Advertising revenues fell 9% year over year, owing to softness in the print advertising market, lower home delivered revenues and adverse foreign currency fluctuations. Advertising revenues at Dow Jones decreased 8%.
Circulation and subscription revenues remained almost flat in spite of strong contribution from Dow Jones — which witnessed nearly 7% growth in the circulation revenues due to increase in digital paid subscriber and subscription price increases at The Wall Street Journal, and sturdy growth in its Risk & Compliance products. Rise in cover price also supported revenue growth.
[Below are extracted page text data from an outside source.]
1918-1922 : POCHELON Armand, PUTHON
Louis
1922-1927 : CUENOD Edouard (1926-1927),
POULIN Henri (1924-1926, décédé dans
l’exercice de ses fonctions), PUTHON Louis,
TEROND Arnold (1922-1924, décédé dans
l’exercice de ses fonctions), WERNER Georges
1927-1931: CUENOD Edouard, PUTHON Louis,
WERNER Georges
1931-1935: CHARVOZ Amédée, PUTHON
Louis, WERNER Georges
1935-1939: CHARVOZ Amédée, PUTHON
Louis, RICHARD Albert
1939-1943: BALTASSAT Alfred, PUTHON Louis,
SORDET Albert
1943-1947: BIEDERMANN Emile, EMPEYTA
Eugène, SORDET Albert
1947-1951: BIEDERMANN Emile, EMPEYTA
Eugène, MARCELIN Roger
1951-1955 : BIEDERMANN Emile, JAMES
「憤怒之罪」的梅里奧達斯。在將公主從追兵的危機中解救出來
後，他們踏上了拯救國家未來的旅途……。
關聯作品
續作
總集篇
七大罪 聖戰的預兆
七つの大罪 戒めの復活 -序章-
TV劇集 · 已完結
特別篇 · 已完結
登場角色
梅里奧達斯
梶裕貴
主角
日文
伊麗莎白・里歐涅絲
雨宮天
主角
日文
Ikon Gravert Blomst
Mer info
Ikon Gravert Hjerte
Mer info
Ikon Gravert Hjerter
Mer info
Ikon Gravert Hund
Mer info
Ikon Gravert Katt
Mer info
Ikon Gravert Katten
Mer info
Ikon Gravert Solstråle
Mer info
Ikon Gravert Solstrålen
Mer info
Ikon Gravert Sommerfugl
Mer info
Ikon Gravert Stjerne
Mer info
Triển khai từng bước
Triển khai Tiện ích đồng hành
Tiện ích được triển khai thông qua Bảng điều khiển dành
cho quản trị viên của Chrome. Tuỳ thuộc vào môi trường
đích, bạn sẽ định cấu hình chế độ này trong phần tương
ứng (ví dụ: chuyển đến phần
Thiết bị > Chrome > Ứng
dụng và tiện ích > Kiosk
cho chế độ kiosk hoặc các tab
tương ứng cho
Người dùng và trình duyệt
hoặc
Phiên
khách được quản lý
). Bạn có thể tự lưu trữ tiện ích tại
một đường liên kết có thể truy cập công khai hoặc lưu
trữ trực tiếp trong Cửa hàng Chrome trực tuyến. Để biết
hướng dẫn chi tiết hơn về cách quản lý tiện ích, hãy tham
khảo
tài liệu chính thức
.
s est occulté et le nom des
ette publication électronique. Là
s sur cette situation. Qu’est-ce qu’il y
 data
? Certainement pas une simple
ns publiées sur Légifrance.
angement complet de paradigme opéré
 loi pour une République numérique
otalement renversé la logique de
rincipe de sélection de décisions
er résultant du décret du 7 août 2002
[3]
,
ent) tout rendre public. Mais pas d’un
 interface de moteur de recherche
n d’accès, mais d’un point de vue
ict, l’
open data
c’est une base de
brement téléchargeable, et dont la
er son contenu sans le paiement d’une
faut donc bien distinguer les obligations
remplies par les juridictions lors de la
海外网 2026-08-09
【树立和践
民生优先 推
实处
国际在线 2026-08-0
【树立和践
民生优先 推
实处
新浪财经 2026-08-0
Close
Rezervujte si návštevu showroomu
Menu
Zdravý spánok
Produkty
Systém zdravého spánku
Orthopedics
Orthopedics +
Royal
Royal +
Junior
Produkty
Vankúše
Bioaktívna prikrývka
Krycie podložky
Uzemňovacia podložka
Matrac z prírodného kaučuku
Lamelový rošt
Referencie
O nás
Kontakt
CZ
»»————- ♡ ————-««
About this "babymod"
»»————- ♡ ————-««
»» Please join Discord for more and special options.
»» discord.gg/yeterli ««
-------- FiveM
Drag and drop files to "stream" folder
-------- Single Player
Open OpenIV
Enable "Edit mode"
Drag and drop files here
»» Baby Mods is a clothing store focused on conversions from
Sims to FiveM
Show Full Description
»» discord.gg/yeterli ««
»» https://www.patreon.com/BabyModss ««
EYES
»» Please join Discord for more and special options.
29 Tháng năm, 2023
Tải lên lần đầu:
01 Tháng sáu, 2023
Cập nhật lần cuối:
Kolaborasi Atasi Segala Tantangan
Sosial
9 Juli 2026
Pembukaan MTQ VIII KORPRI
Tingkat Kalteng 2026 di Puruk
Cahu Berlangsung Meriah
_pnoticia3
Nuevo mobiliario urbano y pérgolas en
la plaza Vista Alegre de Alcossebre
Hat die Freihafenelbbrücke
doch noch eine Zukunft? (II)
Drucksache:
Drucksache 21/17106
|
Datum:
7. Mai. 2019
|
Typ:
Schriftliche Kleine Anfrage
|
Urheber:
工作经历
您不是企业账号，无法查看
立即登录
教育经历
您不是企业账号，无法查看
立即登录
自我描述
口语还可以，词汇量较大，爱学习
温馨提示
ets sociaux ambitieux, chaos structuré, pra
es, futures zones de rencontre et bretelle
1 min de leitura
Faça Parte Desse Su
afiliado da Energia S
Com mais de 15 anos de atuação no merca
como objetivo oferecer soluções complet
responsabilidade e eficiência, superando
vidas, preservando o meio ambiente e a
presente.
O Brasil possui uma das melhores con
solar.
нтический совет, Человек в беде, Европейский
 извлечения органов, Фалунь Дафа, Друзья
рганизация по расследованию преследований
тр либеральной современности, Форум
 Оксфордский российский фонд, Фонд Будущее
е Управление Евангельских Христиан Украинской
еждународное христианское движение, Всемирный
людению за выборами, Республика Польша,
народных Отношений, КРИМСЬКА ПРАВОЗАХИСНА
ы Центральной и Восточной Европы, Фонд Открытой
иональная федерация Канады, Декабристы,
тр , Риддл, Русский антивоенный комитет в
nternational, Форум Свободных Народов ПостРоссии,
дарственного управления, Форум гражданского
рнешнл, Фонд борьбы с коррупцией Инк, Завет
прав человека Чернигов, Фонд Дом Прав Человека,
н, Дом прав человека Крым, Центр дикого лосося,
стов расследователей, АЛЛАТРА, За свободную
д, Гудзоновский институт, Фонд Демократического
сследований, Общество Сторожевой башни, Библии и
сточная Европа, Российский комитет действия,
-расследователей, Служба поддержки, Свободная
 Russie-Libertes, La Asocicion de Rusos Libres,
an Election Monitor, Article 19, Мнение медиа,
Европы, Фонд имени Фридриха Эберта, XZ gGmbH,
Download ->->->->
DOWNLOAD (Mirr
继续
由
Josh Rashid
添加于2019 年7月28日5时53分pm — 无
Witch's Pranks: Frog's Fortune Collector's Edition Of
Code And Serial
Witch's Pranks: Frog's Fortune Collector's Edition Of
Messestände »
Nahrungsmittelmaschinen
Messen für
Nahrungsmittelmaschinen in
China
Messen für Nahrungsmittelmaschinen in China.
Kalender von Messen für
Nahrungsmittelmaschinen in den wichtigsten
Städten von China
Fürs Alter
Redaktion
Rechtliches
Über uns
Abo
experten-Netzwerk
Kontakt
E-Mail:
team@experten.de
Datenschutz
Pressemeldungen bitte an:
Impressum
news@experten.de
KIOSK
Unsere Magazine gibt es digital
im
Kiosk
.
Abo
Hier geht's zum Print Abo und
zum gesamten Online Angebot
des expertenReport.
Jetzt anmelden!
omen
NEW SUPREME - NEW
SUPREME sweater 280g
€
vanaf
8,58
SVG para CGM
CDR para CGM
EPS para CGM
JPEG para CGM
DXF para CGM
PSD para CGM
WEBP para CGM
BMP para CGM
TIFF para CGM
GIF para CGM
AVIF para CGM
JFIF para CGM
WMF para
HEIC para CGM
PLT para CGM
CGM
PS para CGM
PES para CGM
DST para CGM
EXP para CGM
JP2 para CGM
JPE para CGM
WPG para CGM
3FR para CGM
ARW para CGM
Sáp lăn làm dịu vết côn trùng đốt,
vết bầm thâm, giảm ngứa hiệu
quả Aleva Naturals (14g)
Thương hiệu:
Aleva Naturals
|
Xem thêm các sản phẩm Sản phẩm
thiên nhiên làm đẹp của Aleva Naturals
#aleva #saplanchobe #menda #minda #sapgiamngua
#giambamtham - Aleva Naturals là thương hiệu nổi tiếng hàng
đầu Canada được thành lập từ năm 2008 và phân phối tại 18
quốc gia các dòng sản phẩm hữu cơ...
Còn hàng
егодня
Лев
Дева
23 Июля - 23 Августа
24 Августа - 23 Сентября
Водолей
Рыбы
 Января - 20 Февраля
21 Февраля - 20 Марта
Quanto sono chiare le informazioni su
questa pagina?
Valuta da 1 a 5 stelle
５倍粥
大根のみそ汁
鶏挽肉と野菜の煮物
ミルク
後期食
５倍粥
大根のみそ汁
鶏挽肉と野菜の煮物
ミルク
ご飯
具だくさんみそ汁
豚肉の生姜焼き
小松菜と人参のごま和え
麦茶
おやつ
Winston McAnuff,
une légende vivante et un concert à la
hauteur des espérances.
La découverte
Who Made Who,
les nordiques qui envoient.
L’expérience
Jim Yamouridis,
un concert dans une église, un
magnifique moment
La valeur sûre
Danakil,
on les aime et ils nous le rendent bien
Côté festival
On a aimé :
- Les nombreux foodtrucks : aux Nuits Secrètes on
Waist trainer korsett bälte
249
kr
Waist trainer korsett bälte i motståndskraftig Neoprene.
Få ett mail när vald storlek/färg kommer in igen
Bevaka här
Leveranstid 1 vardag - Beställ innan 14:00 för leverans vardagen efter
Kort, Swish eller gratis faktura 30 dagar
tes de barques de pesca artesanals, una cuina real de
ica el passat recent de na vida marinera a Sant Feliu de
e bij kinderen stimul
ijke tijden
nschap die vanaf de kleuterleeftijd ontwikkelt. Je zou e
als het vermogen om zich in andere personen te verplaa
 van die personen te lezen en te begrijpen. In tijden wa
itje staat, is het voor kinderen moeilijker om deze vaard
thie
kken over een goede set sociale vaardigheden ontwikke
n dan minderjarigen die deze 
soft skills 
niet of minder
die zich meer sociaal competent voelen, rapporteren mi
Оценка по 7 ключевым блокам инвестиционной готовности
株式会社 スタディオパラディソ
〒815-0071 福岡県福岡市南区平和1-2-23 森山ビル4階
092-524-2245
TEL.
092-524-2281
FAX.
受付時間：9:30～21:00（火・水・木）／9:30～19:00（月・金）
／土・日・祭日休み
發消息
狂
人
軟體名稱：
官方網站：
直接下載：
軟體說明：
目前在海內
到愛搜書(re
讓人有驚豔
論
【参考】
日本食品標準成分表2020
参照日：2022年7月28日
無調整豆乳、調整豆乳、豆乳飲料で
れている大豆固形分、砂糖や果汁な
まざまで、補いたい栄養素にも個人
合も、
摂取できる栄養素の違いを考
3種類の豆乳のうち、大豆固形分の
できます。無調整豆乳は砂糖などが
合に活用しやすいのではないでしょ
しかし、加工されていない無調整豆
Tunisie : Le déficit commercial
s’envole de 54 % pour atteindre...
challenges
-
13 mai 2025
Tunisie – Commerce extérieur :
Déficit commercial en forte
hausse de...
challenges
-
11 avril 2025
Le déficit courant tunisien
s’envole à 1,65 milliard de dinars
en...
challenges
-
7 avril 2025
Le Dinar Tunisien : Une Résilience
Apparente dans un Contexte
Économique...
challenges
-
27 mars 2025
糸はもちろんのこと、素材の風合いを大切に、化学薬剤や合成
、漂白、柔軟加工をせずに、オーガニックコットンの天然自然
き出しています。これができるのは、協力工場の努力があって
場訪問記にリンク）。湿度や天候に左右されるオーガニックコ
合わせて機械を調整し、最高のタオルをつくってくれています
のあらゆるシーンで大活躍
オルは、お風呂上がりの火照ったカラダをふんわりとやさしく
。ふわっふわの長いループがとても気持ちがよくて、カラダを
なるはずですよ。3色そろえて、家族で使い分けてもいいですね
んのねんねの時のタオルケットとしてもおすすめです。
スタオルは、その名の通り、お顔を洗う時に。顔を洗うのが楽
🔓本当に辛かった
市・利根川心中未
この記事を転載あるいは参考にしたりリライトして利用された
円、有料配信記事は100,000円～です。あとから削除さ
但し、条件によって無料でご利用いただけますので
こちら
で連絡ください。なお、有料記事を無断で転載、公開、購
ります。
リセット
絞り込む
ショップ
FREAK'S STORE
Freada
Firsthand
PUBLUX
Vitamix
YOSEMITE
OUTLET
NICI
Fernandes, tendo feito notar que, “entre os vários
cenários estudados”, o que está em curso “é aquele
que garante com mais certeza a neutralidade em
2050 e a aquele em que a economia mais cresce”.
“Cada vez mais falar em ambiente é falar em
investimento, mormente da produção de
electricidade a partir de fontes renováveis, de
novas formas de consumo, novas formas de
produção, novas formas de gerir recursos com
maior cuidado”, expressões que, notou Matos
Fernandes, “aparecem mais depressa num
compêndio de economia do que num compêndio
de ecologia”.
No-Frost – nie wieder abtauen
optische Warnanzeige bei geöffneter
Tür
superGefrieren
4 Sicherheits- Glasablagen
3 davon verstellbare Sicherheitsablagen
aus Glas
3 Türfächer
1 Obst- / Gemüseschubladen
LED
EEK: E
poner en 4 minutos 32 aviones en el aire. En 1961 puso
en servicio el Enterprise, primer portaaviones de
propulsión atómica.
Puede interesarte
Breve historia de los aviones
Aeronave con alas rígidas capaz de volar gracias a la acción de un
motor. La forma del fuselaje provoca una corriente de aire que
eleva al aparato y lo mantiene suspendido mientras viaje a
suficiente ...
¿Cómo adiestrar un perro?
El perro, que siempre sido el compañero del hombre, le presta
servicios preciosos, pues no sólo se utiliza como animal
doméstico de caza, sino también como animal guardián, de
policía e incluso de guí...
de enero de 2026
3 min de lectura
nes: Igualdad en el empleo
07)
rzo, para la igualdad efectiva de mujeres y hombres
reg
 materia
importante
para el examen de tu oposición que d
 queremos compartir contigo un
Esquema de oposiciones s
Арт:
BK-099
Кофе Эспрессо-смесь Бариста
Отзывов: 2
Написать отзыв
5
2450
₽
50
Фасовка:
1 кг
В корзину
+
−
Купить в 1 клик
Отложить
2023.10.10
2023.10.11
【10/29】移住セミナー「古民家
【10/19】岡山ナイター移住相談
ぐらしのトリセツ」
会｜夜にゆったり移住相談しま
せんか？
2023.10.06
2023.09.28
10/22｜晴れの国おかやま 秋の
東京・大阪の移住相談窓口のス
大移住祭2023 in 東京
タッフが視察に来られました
These were partly offset by lower print volume in Australia and the U.K. and adverse foreign currency fluctuations.
Digital revenues accounted for 31% of segment revenues compared with 29% in the year-ago period. Digital-only subscribers for The Wall Street Journal surged 19% to approximately 1.8 million.
The Subscription Video Services segment’s revenues came in at $539 million, up from $129 million, primarily on account of the addition of Foxtel. While adjusted revenues rose 4%, adjusted EBITDA sharply declined 88%. Pro-forma segment revenues, reflecting the effects of the combination of Foxtel and FOX SPORTS Australia, dropped 13%, owing to lower broadcast subscribers, alteration in subscriber package mix and adverse foreign currency fluctuations. This was partly mitigated by improved revenues from Foxtel Now and Kayo Sports.
New Foxtel’s total closing subscribers reached roughly 2.896 million as of Mar 31, 2019, exhibiting an improvement from the last year on account of subscriber growth for Foxtel Now, the inclusion of commercial subscribers of FOX SPORTS Australia since the beginning of first-quarter fiscal 2019 and the launch of Kayo Sports. This was partly offset by fall in broadcast subscribers. Broadcast subscriber churn was 17.7% in the quarter under review compared with 15.3% in the prior year, mainly due to a price increase in October last year. Meanwhile, Broadcast ARPU fell 1%.
The Book Publishing segment reported revenues of $421 million, up 6% from the prior-year period. Growth was backed by strong sales in Christian publishing and solid contribution from HarperCollins’ U.K. business. However, adoption of the new revenue recognition standard hurt the segment revenue to an extent. Digital sales, which constituted 21% of Consumer revenues, increased 5% from the prior-year quarter, due to increase in downloadable audiobook sales. The segment’s adjusted revenues improved 8%, while adjusted EBITDA increased 29%.
Revenues at the Digital Real Estate Services segment fell 3% year over year to $272 million. Revenues fell 4% to $151 million at REA Group but increased 5% to $121 million at Move. Adverse foreign currency fluctuations also hurt the segment’s revenues. Further, the segment’s adjusted revenues were up 3%, while adjusted EBITDA grew 9%.
Other Financial Aspects
News Corp ended the quarter with cash and cash equivalents of $1,648 million, borrowings of $868 million and shareholders’ equity of $9,289 million, excluding non-controlling interest of $1,169 million. Capital expenditures of $417 million were incurred in the first nine months of fiscal 2019, while the company generated free cash flow of $149 million.
Shares of this Zacks Rank #3 (Hold) company have fallen about 17% in the past six months compared with the industry’s decline of roughly 6%. The company remains vulnerable to foreign currency headwinds and soft print advertising demand. Softness in the print advertising market and fall in home delivered revenues, which include free-standing insert products, at News America Marketing, negatively impacted advertising revenue at News and Information Services during the third quarter of fiscal 2019. Nevertheless, the company is concentrating on cost cutting, expanding digital offerings with greater emphasis on real estate services to mitigate the impact of the same.